Appreciation of Neruda’s poems – 3
Appreciation of Neruda’s poems – 3
The following are the last few lines the long poem ‘Lone
gentleman’. The poem is very satiric and portrays how far a person’s heart is
dried up, judgmental and cynical in its outlook towards gay love or love between
a man and woman. There could be genuine love outside the institution of
marriage but might require a bed as high as a sea-going ship. The inhuman world
is no more a human habitat and it’s like forest. The figurative visualization
that the forest breaths through the flowers which are like mouths in shapes of
hoofs and shoes chocking full of teeth. These depictions stun the reader. Hoofs
and shoes here symbolize the speed and desperation of the materialistic mind
and stresses it undergo ever.
“and, later on, the adulterers who love each other with real love,
On beds as high and spacious as sea-going ships-
so far sure and for ever this great forest surrounds me,
breathing through the flowers large as mouths chock full of teeth,
black-rooted in the shapes of hoofs and shoes”

_Given records_:

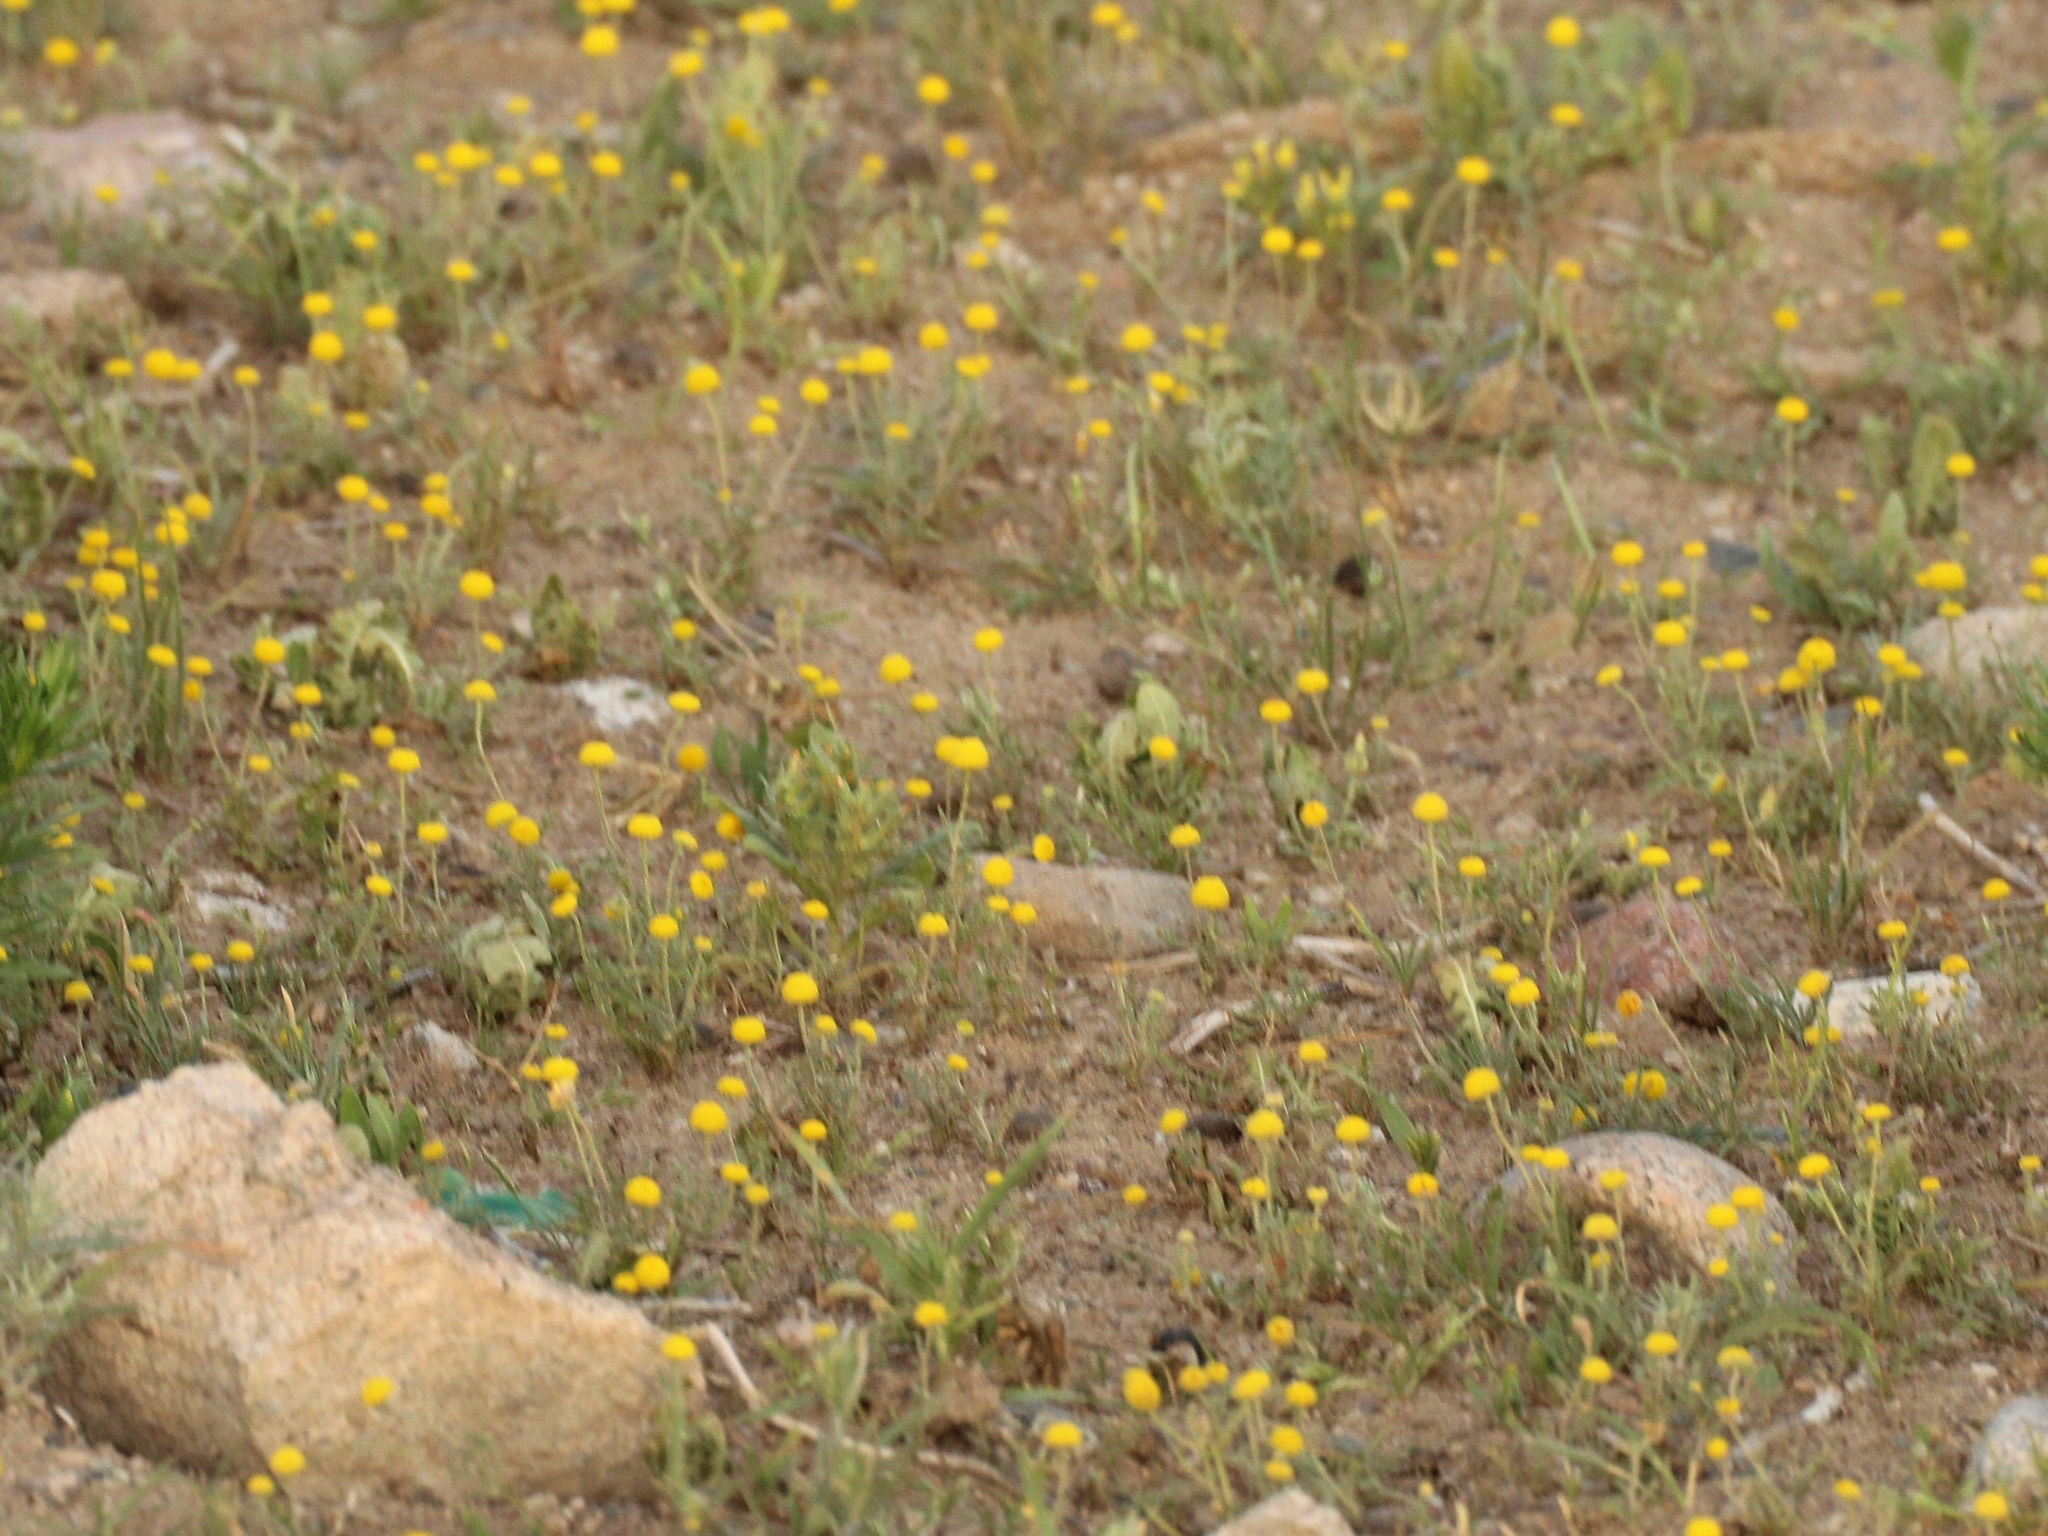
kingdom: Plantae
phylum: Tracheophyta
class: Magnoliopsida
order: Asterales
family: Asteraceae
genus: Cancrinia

---

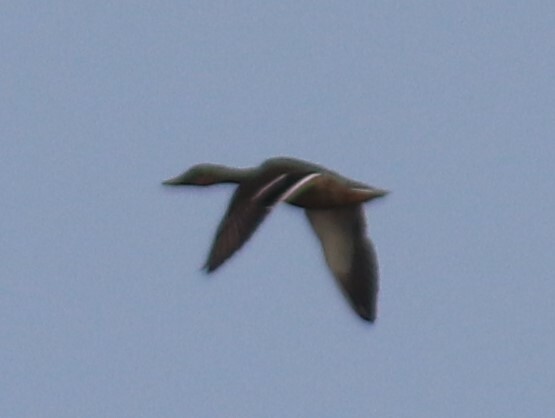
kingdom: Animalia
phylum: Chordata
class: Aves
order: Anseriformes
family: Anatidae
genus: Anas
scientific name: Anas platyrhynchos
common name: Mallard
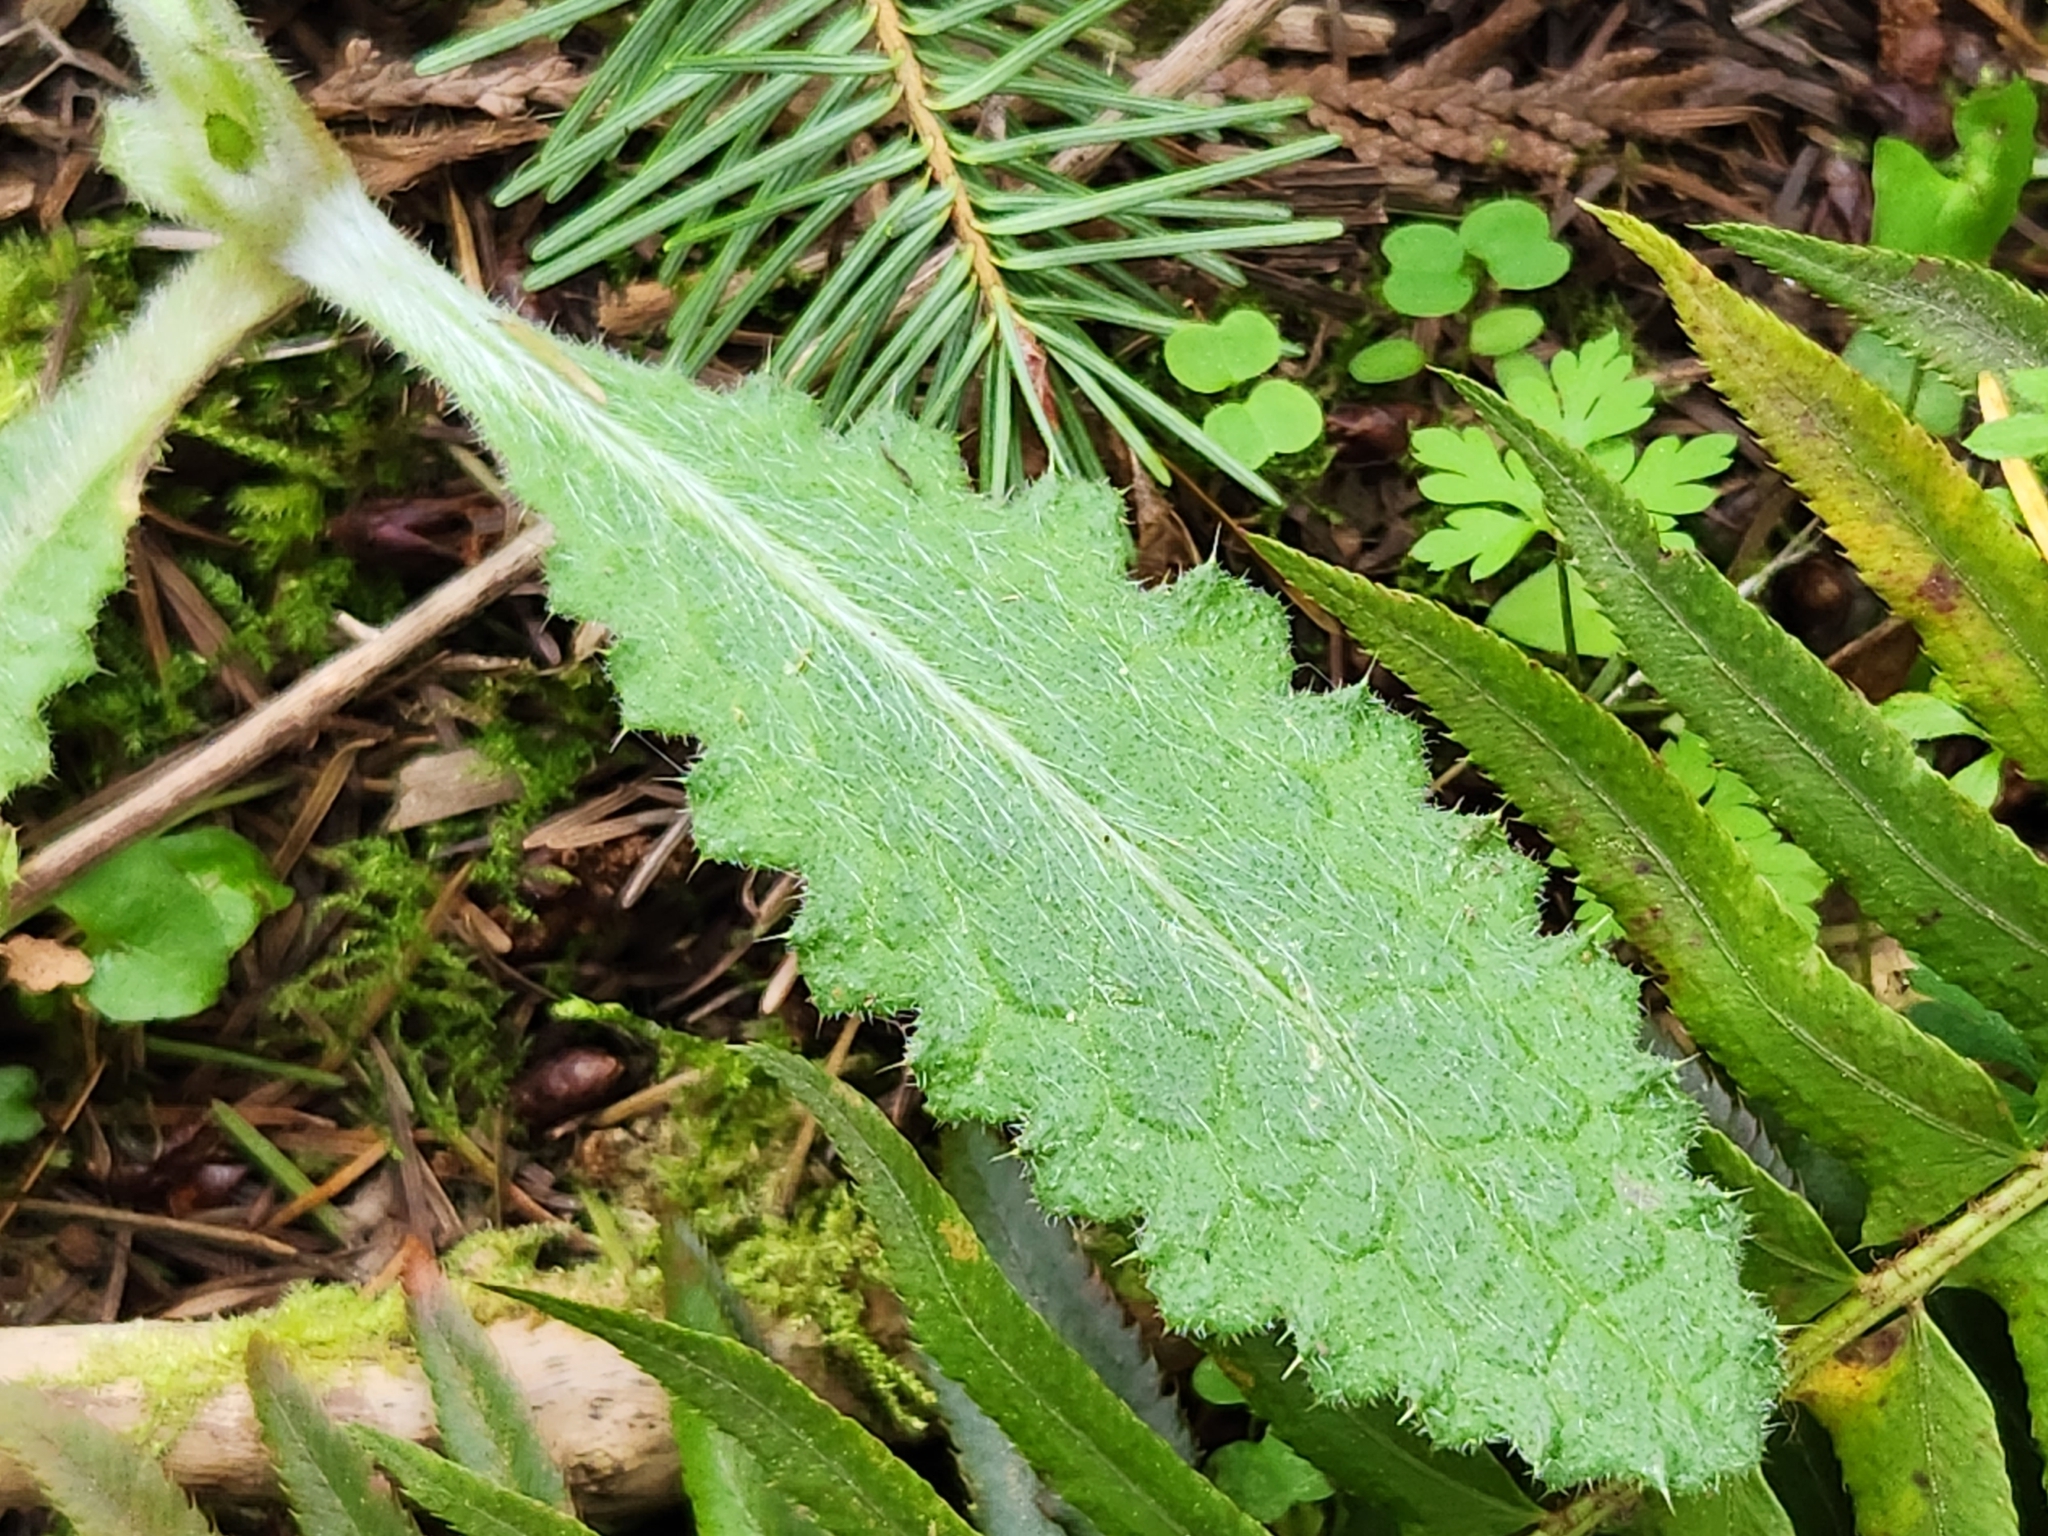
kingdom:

_Set task_:
In the appreciation of Neruda's poems, what do the hoofs and shoes symbolize?

_Task answer_:
They symbolize the speed and desperation of the materialistic mind and the stresses it undergoes.